I hear all kinds of people in my sphere of influence being wistful about a time in the future where things return to normal. But by living here, I know things haven’t been that kind of “normal” for a very long time. The fact that we have this president, and that so many of my neighbors embrace him and support him even now, in the midst of such spectacular failure, is evidence of that.
I’m supposed to be hopeful. I got complimented yesterday on how calm I’ve been and how affirming I’ve been in the midst of all of this. There are a lot of people who I’m around whose lives have been thrown into an upheaval that they didn’t deserve, and that is doing damage far beyond the inconveniences of a closed school or a workplace remanded to the home. I owe it to them to be kind and to be positive.

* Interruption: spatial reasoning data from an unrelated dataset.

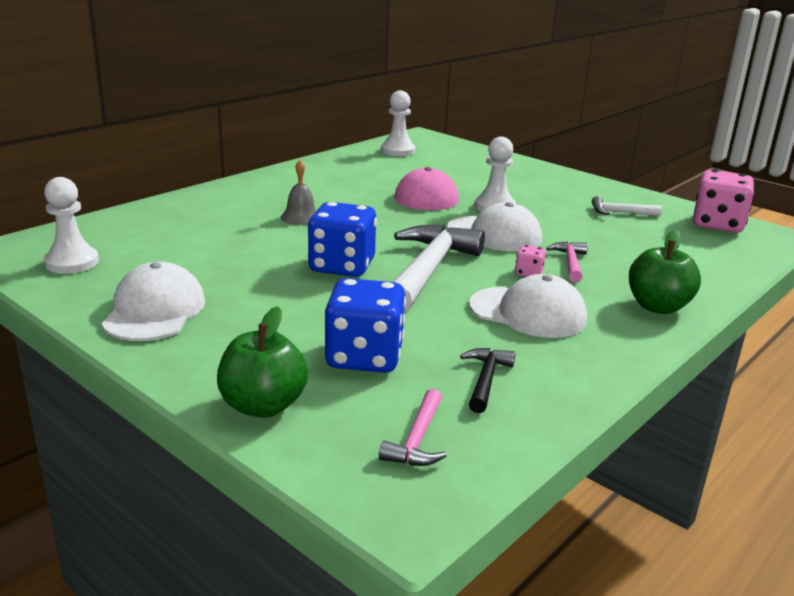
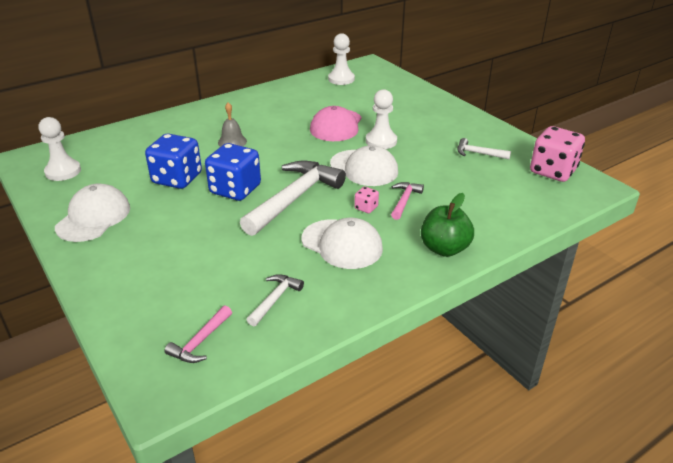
camera: 15 degrees right, 10 degrees up
green apple [217,306,308,418] -> none
blue dice [325,278,406,373] -> blue dice moved to [145,133,202,189]
black hammer [460,348,515,413] -> white hammer [247,274,304,326]

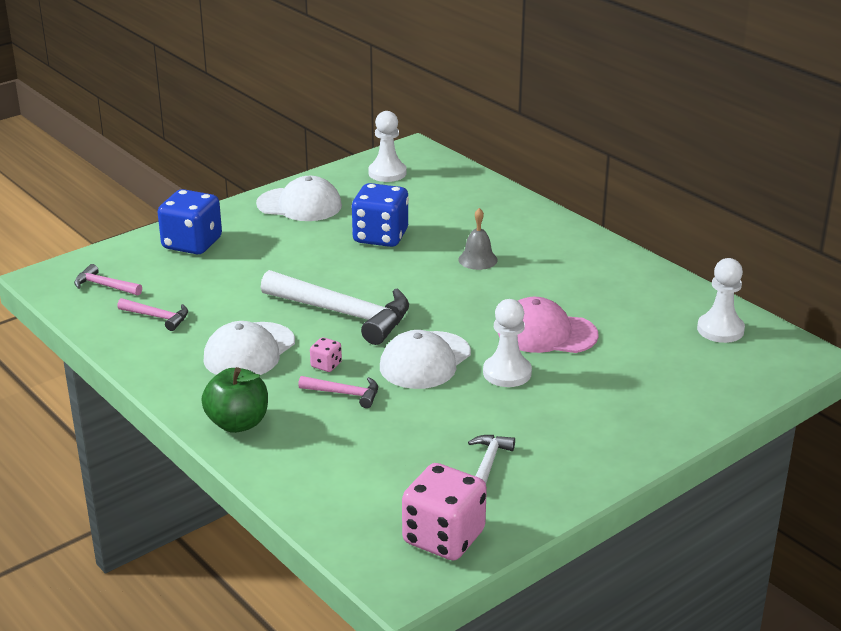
camera: 85 degrees right, 5 degrees down
blue dice [205,143,261,201] -> blue dice moved to [158,189,222,254]
white hammer [247,274,304,326] -> pink hammer [117,298,188,331]

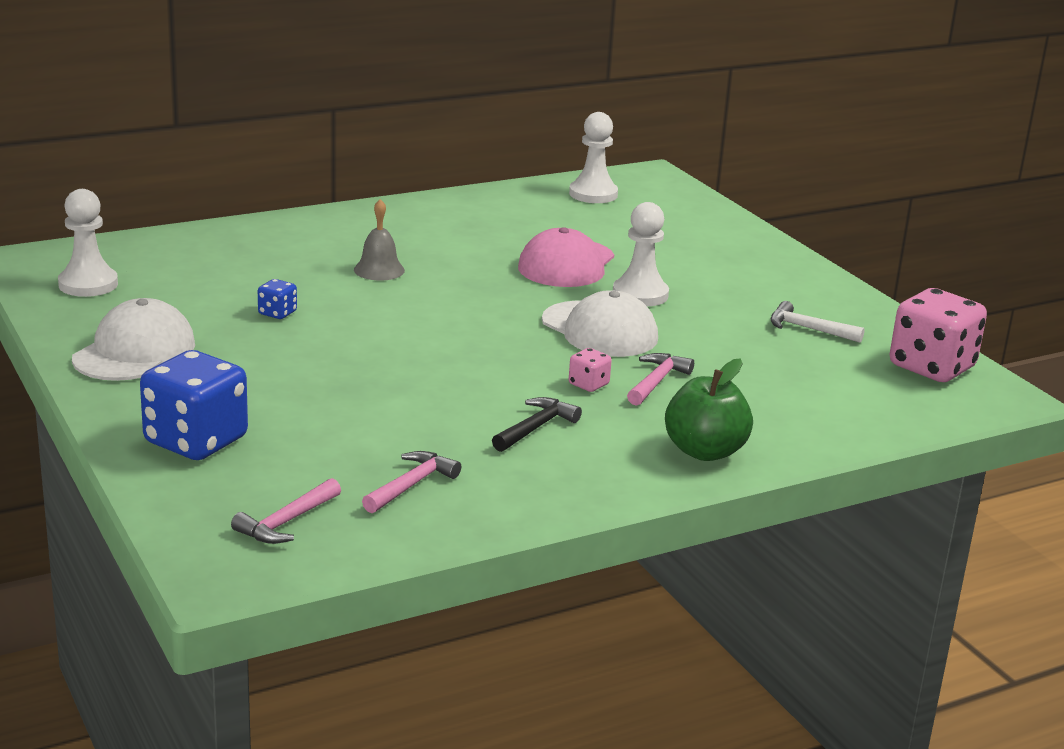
camera: 80 degrees left, 5 degrees down
white cap [204,321,295,375] -> black hammer [492,397,582,452]
white hammer [261,270,409,345] -> none
blue dice [351,183,409,247] -> blue dice [258,279,297,319], size x0.44

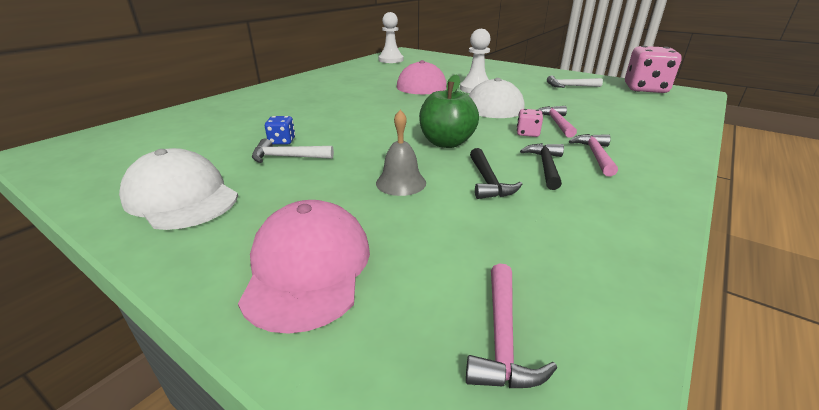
camera: 25 degrees left, 5 degrees up
white pawn [58,189,118,297] -> none
white cap [72,298,195,381] -> white cap turned 45 degrees counterclockwise [119,148,238,230]
blue dice [140,350,248,460] -> pink cap [238,200,370,334]
grey bell [354,199,405,281] -> grey bell moved to [376,110,426,196]
pink hammer [362,451,461,513] -> pink hammer moved to [569,134,618,177]
green apple [665,358,753,461] -> green apple moved to [419,75,479,148]
none -> white hammer [252,138,334,163]
none -> black hammer [470,148,522,199]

But none of that changes how utterly alone I feel, and how persuaded I am that the current crisis is going to get far, far worse for everyone before it gets better – how very real the prospect is that decades of neglect and selfishness have created not merely a world I will be fortunate to survive unscathed, but a world I will be fortunate to survive at all.
And meanwhile I continue to work from this couch like I’m a normal college instructor whose course load was simply coincidentally shifted suddenly from all in-person to all online.
At least my own personal normal was destroyed a long time ago. Everything else is just gravy.